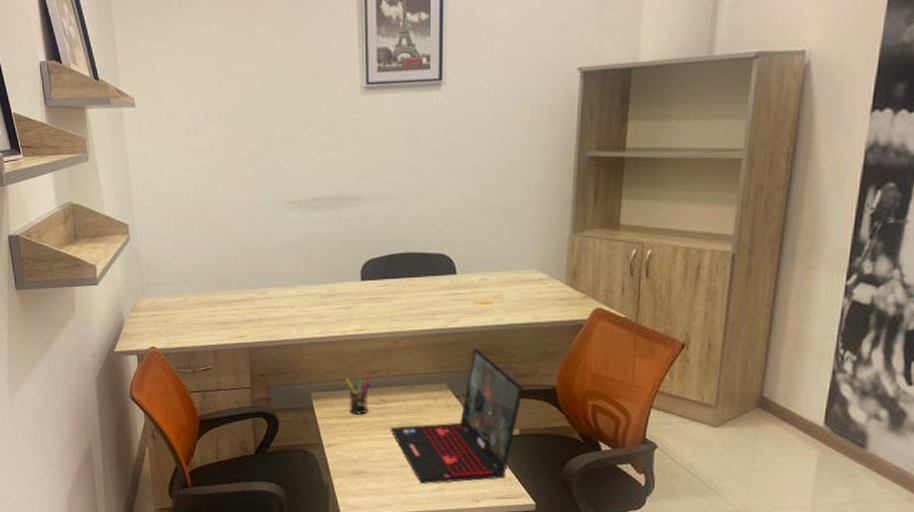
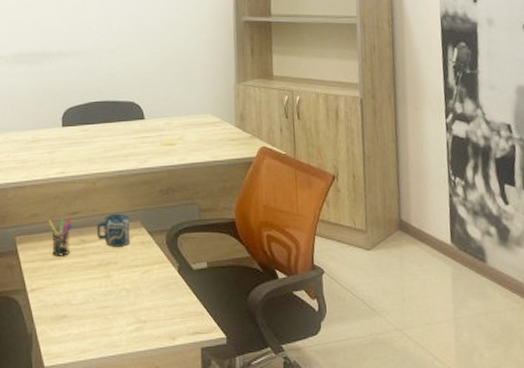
laptop: present [390,347,524,484] -> none [90,185,208,324]
cup: none [398,374,434,409] -> present [97,213,130,247]

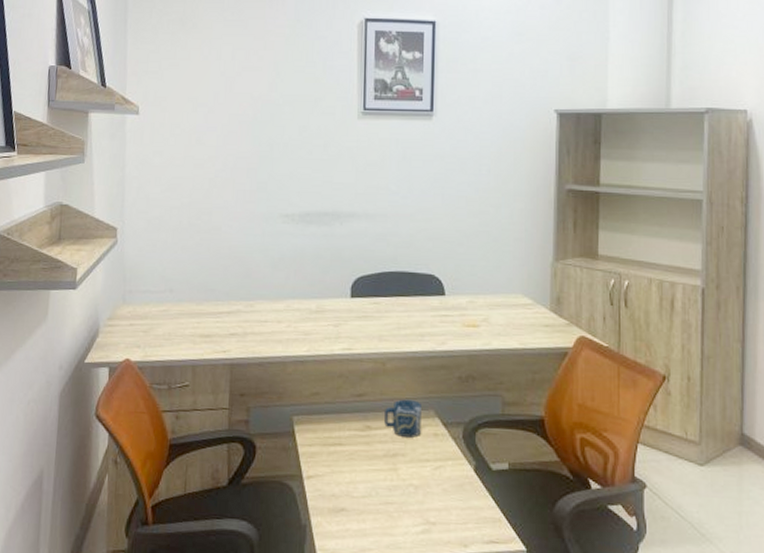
pen holder: present [48,217,71,256] -> none [330,399,356,443]

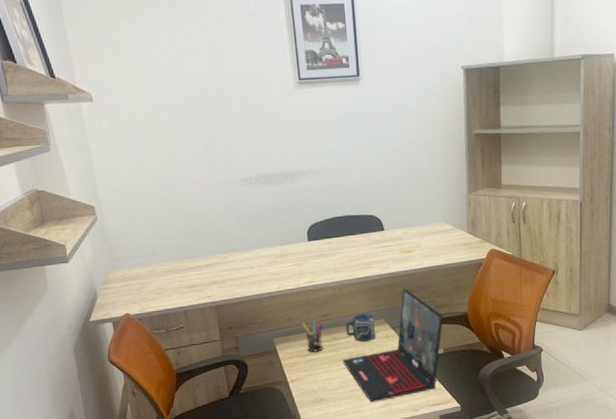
pen holder: none [330,399,356,443] -> present [302,319,323,353]
laptop: none [375,372,512,525] -> present [342,287,443,402]

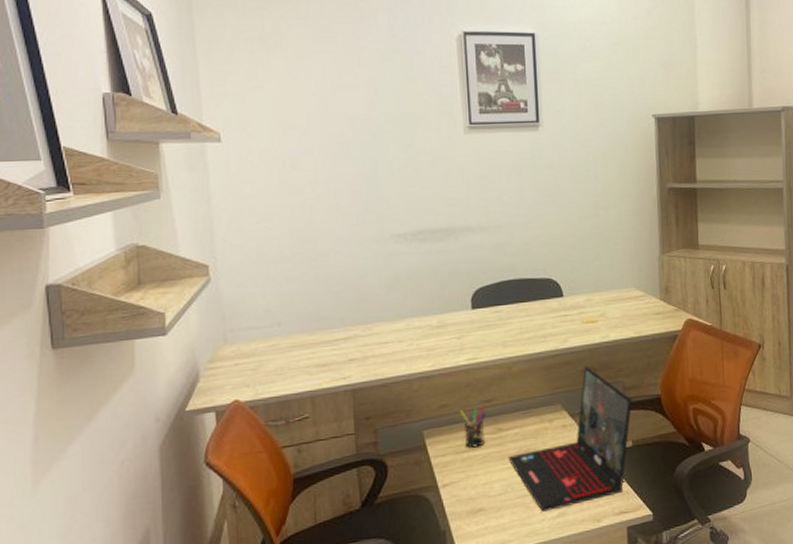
cup: present [346,313,376,342] -> none [514,397,550,433]

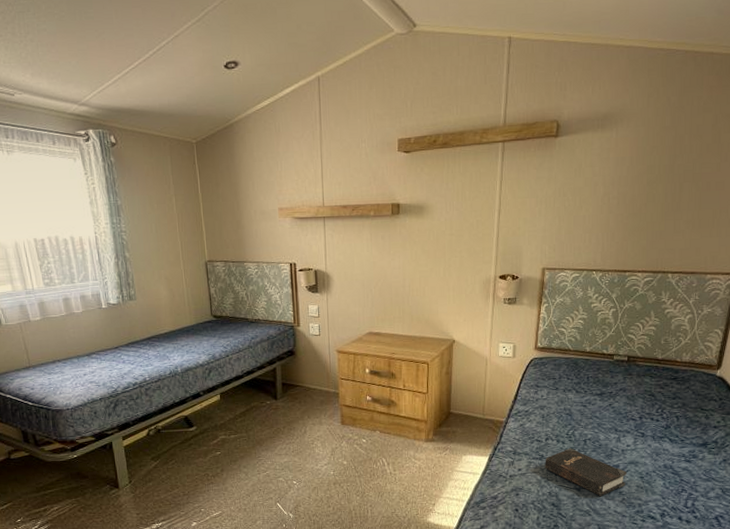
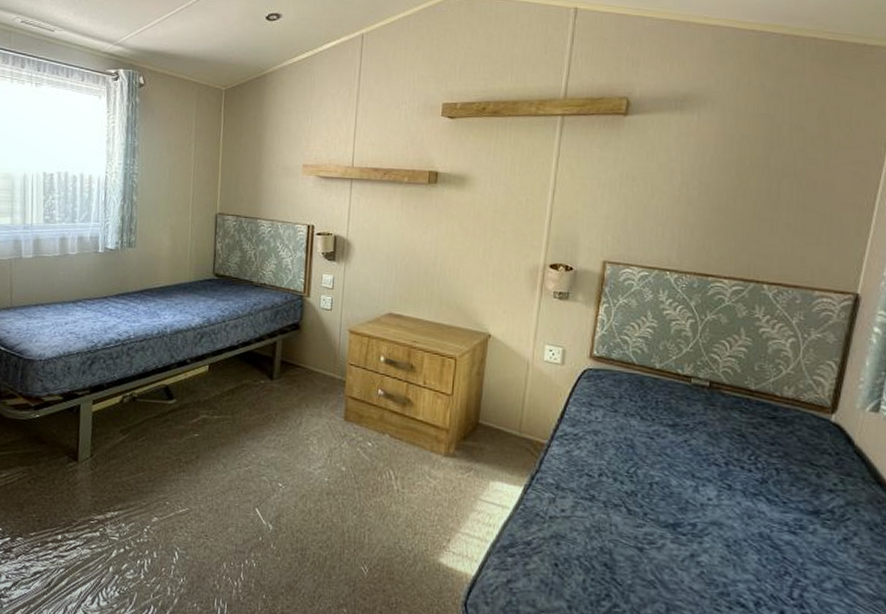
hardback book: present [545,448,627,497] -> none [596,491,707,565]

_Task objective_
Extract the entries in full, exactly as they are, minus the pictures.

_Response_
laptop: present [390,347,524,484] -> none [90,185,208,324]
cup: none [398,374,434,409] -> present [97,213,130,247]

pen holder: present [48,217,71,256] -> none [330,399,356,443]

pen holder: none [330,399,356,443] -> present [302,319,323,353]
laptop: none [375,372,512,525] -> present [342,287,443,402]

cup: present [346,313,376,342] -> none [514,397,550,433]

hardback book: present [545,448,627,497] -> none [596,491,707,565]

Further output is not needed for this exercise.